***** 제공 자료 *****
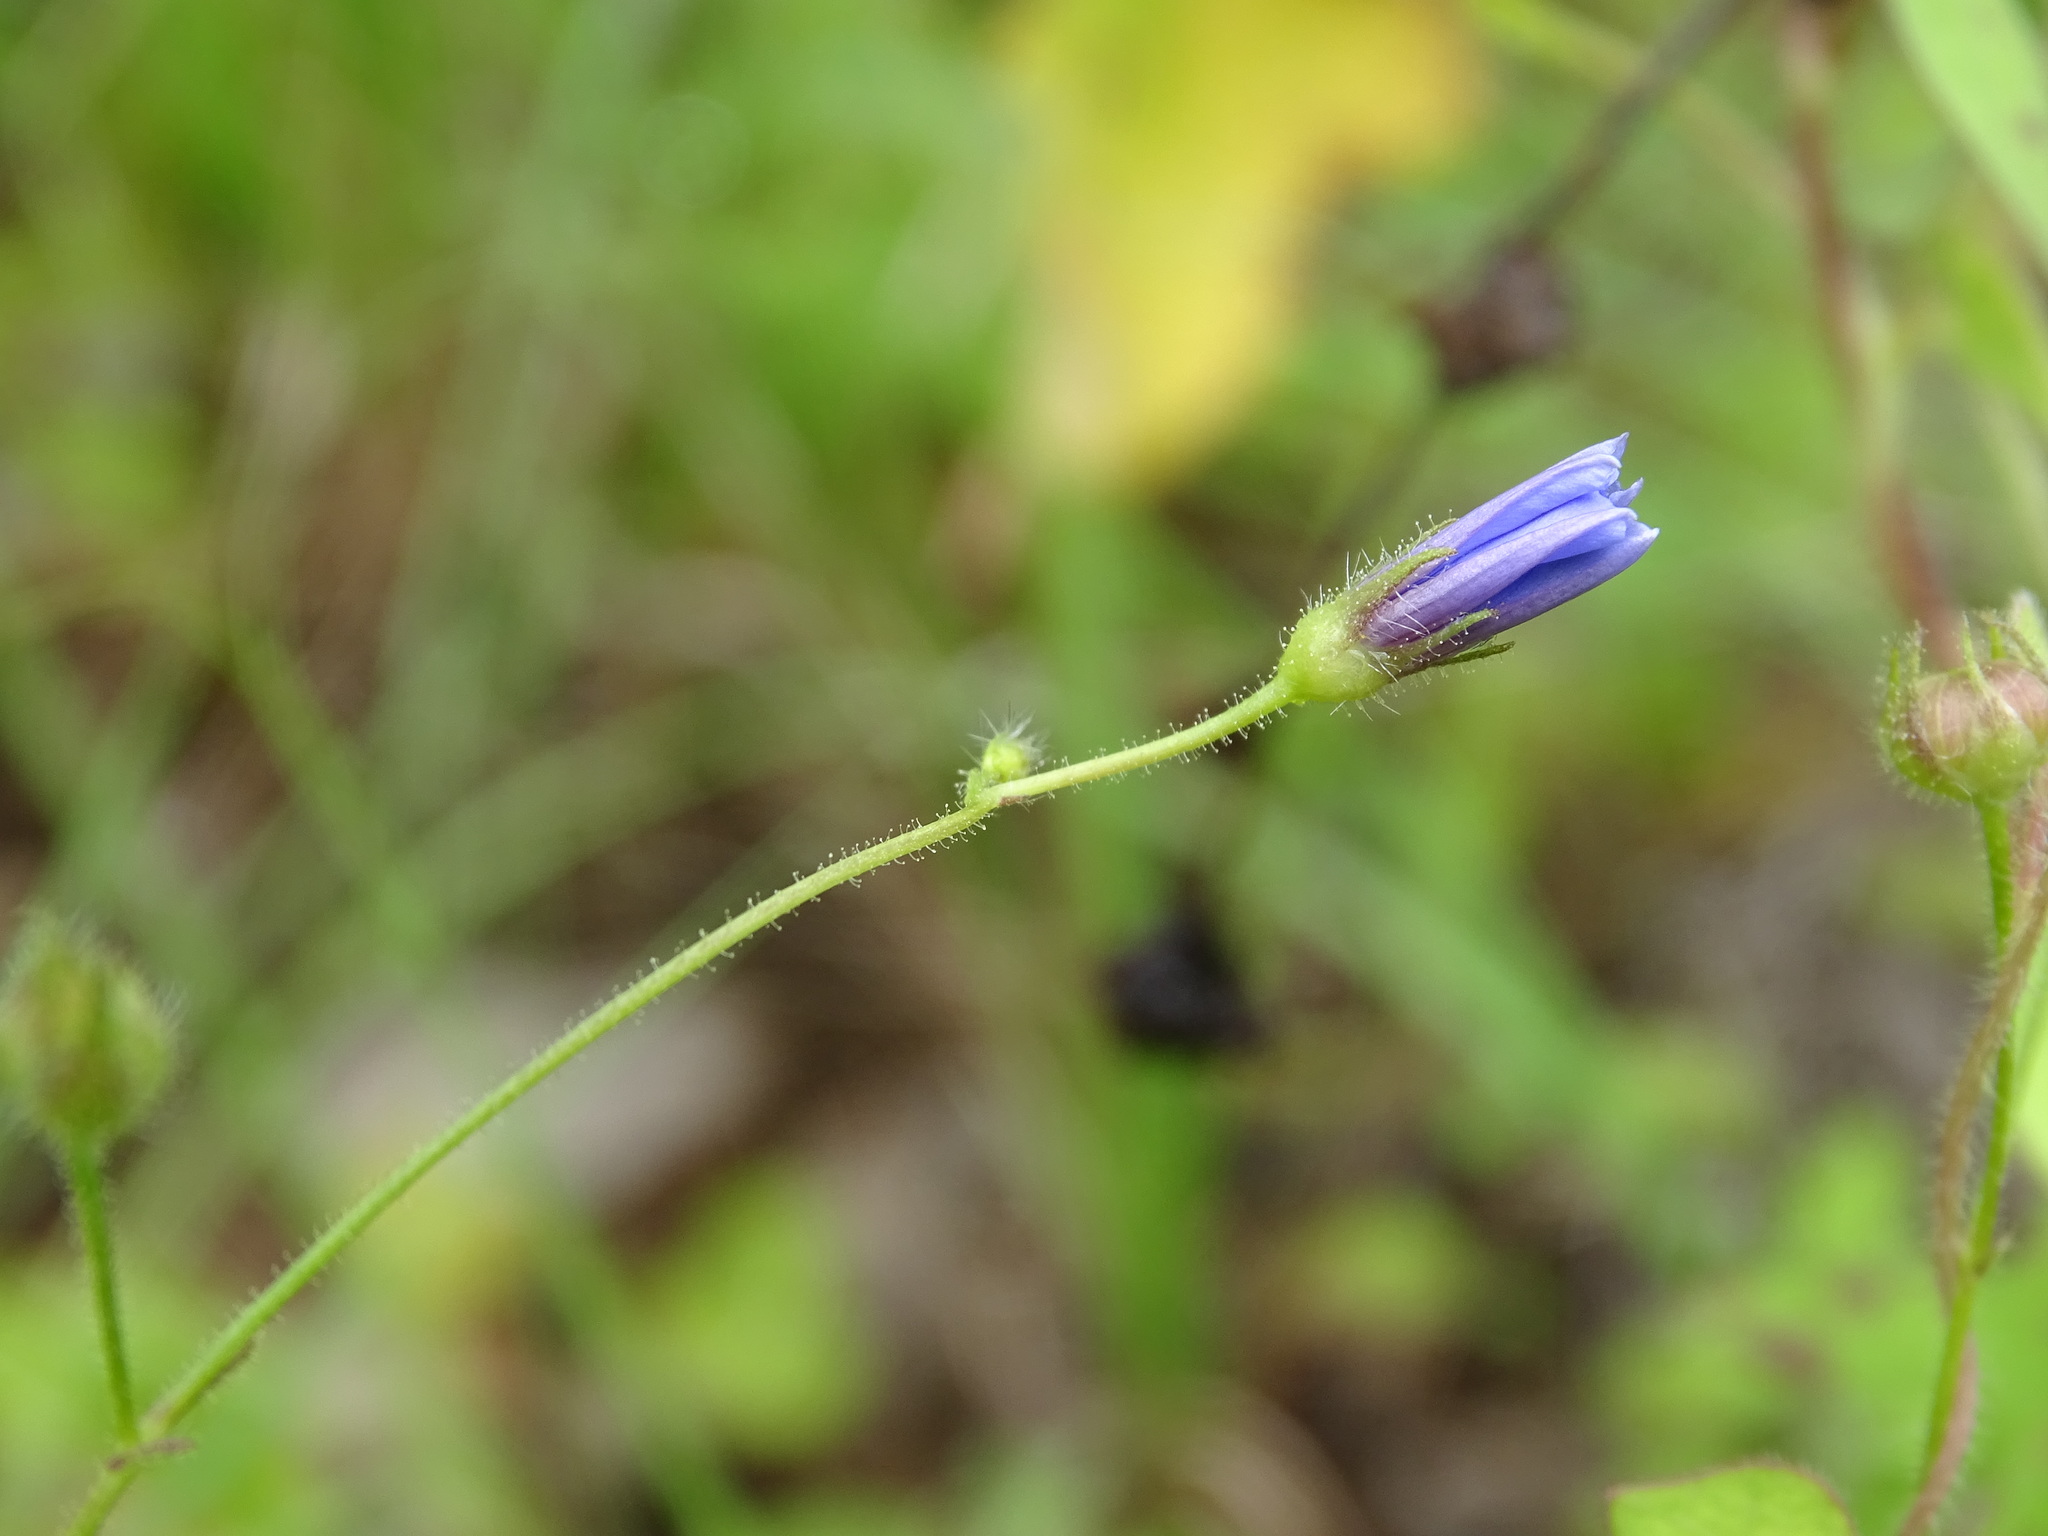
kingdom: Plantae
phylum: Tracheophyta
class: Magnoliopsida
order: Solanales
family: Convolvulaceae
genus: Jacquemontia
*****
***** 제공 자료 *****
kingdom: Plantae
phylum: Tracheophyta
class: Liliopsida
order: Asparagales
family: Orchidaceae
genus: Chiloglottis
*****
***** 제공 자료 *****
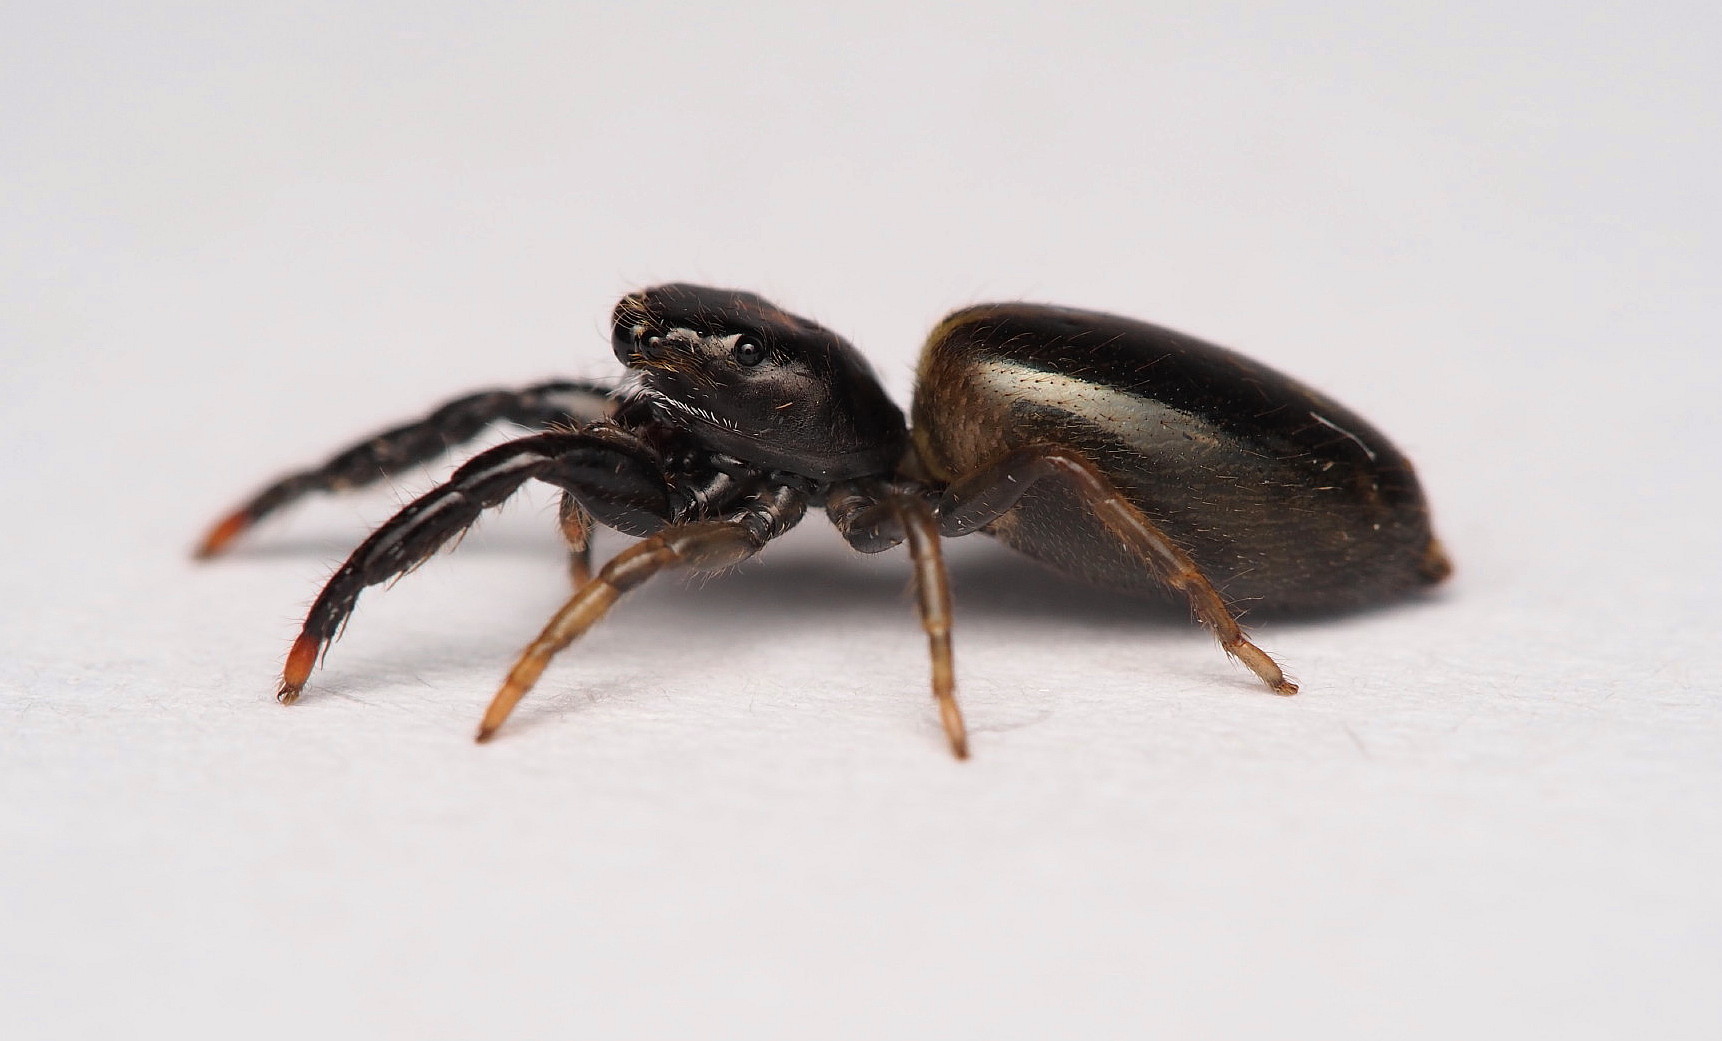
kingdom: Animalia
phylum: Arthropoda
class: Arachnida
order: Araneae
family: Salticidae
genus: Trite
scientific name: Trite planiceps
*****
“kingdom: Animalia” 문구가 있는 줄부터 “scientific name: Trite planiceps” 문구가 있는 줄까지, 양 끝 줄을 포함하여 한 글자도 바꾸지 말고 다시 적으시오.

- 정답
kingdom: Animalia
phylum: Arthropoda
class: Arachnida
order: Araneae
family: Salticidae
genus: Trite
scientific name: Trite planiceps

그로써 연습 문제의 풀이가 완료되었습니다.